> Data in this exercise:
+++

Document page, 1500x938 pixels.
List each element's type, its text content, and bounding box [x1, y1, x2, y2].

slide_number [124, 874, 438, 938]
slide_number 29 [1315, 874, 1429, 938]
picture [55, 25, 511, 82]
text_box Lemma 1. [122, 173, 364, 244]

+++

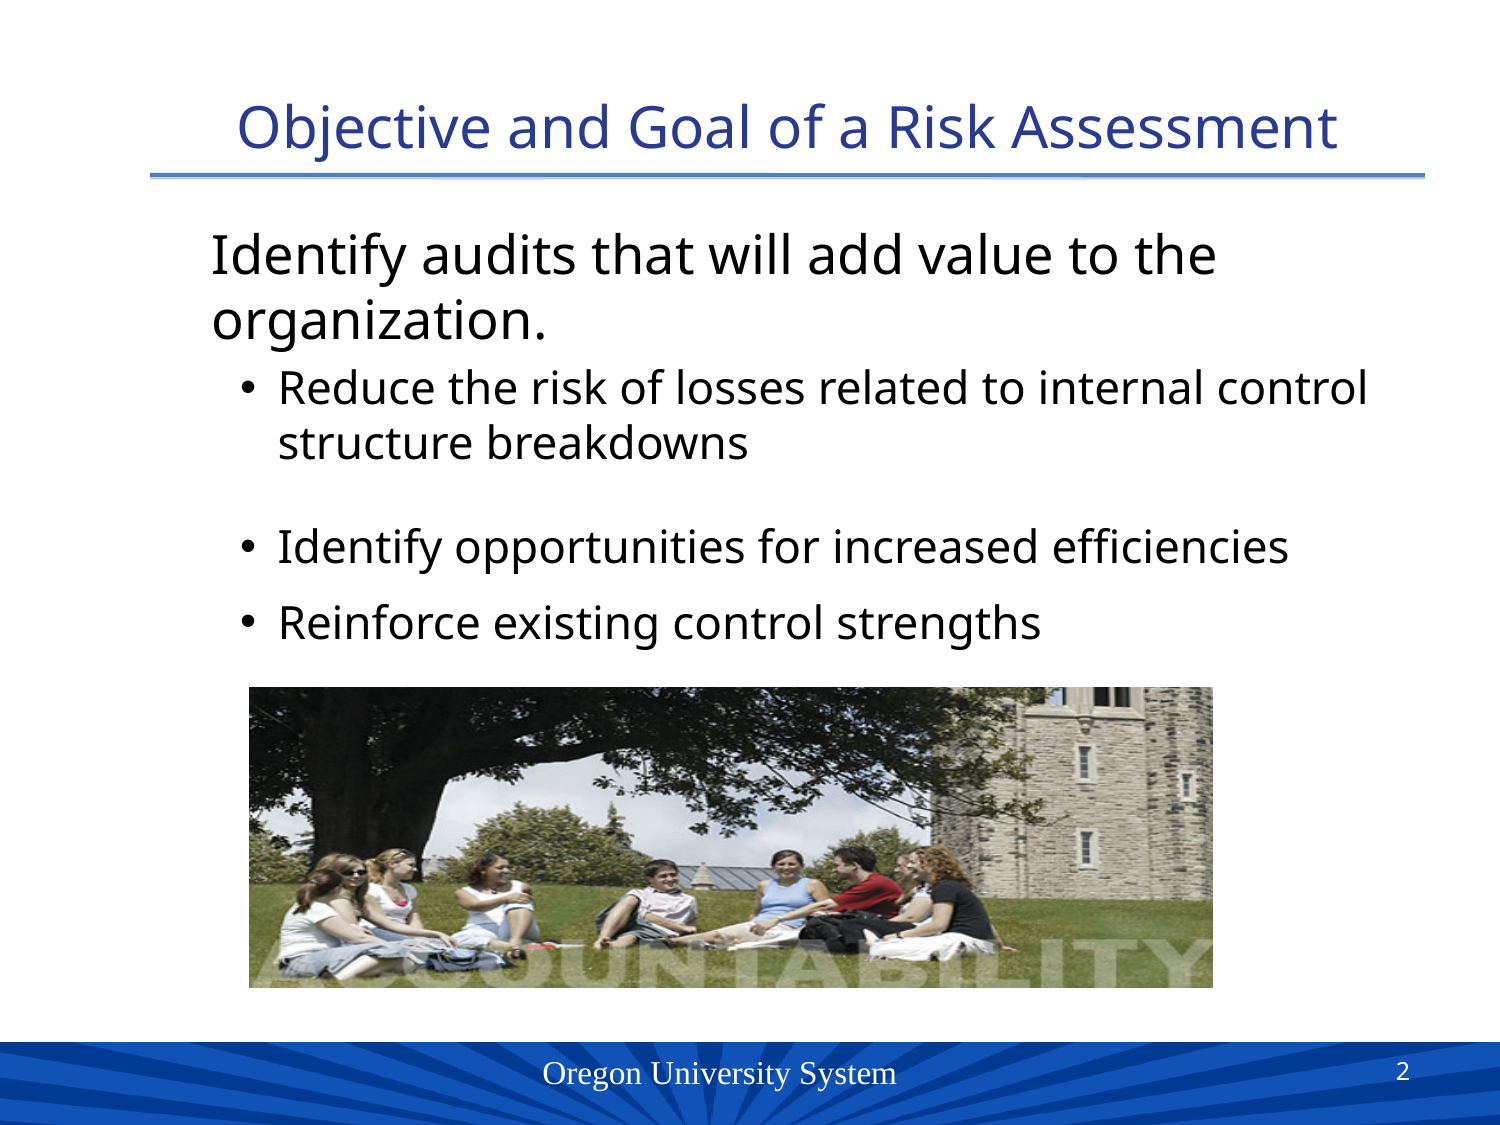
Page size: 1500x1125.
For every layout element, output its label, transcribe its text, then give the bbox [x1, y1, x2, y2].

+++

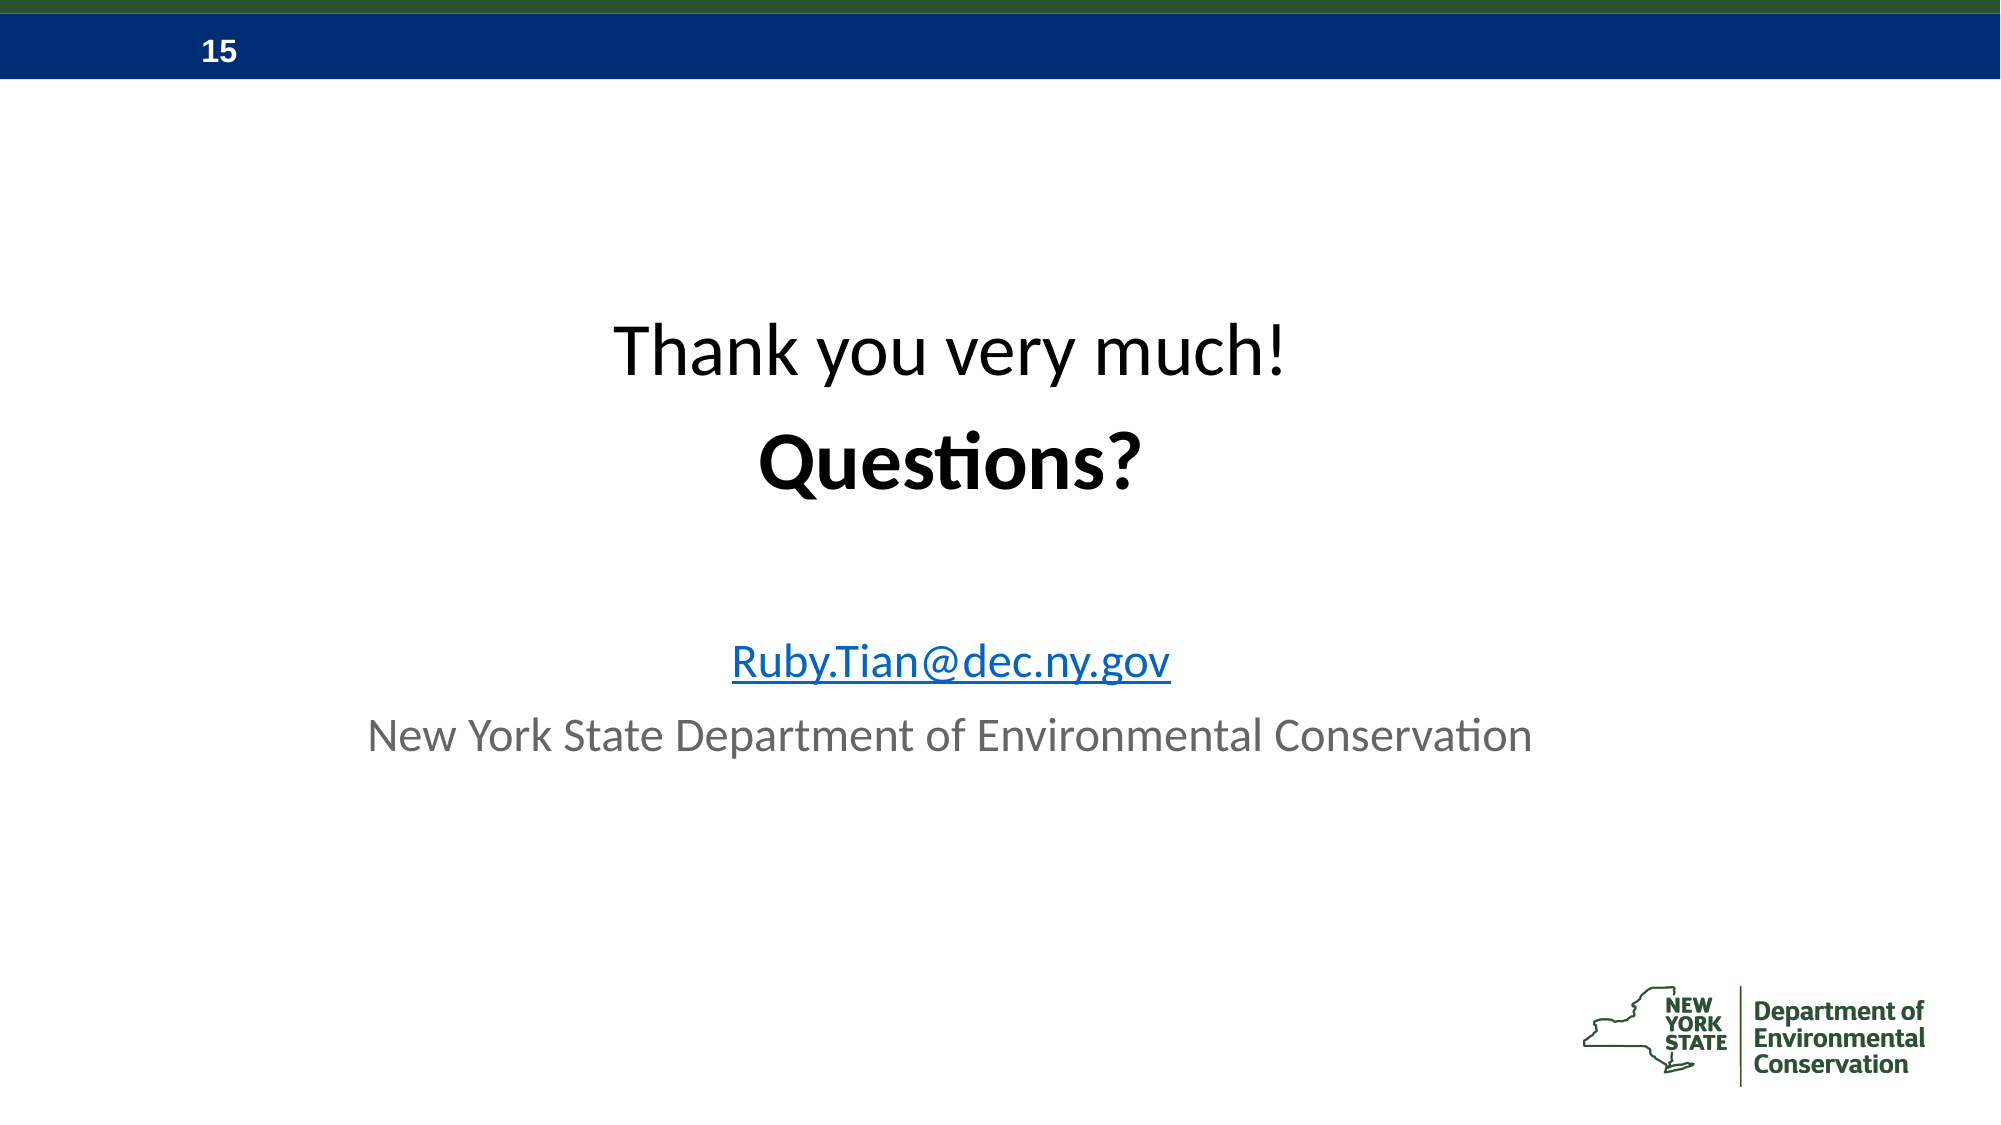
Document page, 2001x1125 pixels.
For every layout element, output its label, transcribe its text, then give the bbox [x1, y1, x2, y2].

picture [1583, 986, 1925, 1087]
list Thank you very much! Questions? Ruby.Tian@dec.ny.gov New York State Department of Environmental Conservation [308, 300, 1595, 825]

+++

> Task goal:
The answer should consist of every line from the listing above that includes the word "Document".

> Output of the task:
Document page, 1500x938 pixels.
Document page, 2001x1125 pixels.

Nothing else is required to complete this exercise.